═══ Text excerpt ═══
The positive value of δv (net), measured as the average of δv (front) and δv (back), indicated expansion during shearing, whereas the negative value indicated compression. The development of δv (net) (i.e., expansion) for the unreinforced specimen was more significant under σn = 50 kPa and σn = 75 kPa compared to the reinforced specimen (Figs. 5b and 6b). However, the development of δv (net) for the reinforced specimen was more significant under σn = 100 kPa compared to the unreinforced specimen (Fig. 7b). It could be considered that expansion of the reinforced specimen was suppressed by lower σn. Under higher σn, particles had limited space to proceed relative movement during shearing. On the other hand, the development of δv (front) and δv (back) was aggravated not only by the increasing σn but also by the top platen rotation. The development of δv (net) and δv (back) was somehow suppressed by the inversed top platen rotation when the curve slope changed from negative to positive (see Figs. 5, 6, 7).
═══ Data records ═══
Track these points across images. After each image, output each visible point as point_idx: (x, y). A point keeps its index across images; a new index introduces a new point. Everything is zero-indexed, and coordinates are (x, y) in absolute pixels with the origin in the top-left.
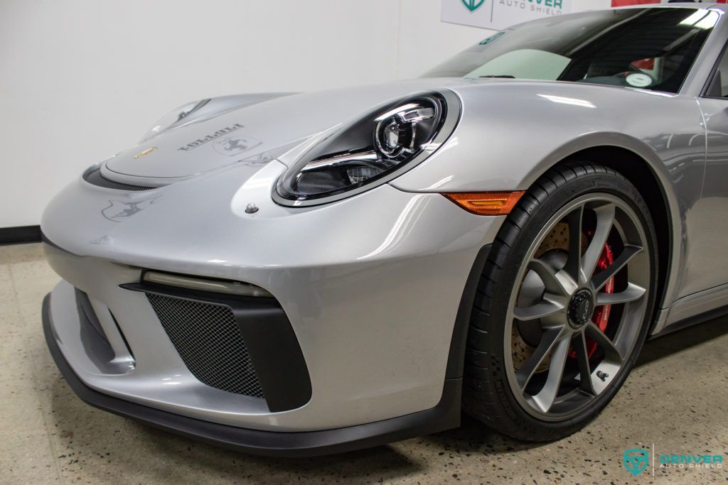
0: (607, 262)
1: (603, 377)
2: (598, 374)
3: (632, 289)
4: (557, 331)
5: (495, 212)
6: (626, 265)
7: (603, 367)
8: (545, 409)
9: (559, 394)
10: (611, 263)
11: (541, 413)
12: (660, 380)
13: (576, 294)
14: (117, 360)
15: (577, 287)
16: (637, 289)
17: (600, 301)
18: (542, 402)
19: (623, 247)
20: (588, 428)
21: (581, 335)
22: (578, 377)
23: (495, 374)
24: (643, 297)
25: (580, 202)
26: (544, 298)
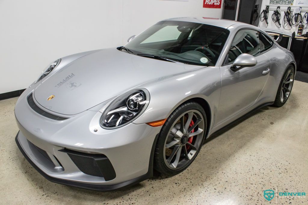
0: (192, 125)
1: (192, 154)
2: (190, 154)
3: (200, 130)
4: (178, 147)
5: (160, 125)
6: (198, 125)
7: (192, 152)
8: (175, 167)
9: (180, 161)
10: (193, 125)
11: (174, 168)
12: (210, 149)
13: (183, 137)
14: (56, 168)
15: (183, 135)
16: (201, 130)
17: (190, 136)
18: (174, 165)
19: (197, 119)
20: (188, 168)
21: (185, 146)
22: (184, 155)
23: (161, 162)
24: (202, 132)
25: (183, 115)
26: (174, 139)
═══
Assigned task A:
In the shear-test passage, how is δv (net) measured?
Assigned task B:
Please carry the shear-test passage forward with one more paragraph, starting after its last sentence.

Expected answer A:
As the average of δv (front) and δv (back).

Expected answer B:
The τ/σn versus δh-EOL relationships in Figs. 5, 6 and 7 highlighted the difference in shear behavior between the unreinforced specimen and the reinforced specimen. The τ/σn versus δh-EOL curve for the reinforced specimen lay above the τ/σn versus δh-EOL curve for the unreinforced specimen. The effect of straw reinforcement caused smaller δh-EOL prior to failure. In contrast, the lack of straw reinforcement caused larger δh-EOL prior to failure. Furthermore, the reinforced specimen could withstand higher τ than the unreinforced specimen for the same horizontal displacement.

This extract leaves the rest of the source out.